» **YOUR ASSIGNMENT**
Restating the records exactly is the whole task.

[Saved data entries]

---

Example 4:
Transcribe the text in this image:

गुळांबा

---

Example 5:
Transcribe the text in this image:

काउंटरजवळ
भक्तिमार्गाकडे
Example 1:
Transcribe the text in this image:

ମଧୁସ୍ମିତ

» **TASK RESULT**
---

Example 4:
Transcribe the text in this image:

गुळांबा

---

Example 5:
Transcribe the text in this image:

काउंटरजवळ
भक्तिमार्गाकडे
Example 1:
Transcribe the text in this image:

ମଧୁସ୍ମିତ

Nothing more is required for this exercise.